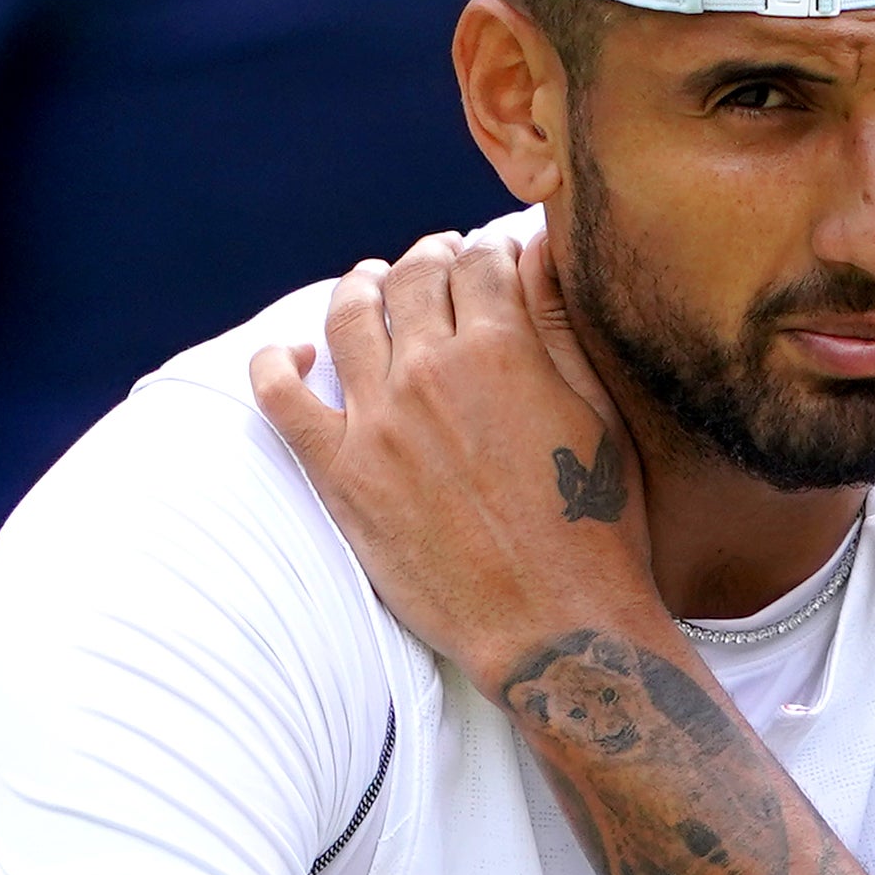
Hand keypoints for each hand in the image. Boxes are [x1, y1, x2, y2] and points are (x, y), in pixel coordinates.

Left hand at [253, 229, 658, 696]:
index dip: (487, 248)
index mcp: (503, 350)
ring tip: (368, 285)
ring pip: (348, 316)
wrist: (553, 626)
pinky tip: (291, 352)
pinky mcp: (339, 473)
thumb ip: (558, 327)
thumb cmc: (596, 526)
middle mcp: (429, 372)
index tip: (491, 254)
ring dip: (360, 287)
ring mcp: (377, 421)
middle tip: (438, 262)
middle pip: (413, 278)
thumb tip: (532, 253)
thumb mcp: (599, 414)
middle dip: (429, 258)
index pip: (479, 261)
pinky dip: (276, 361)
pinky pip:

Task instructions
Considering each line of the records on its own, count those that contain "index" and give only that number.

Output for this task
4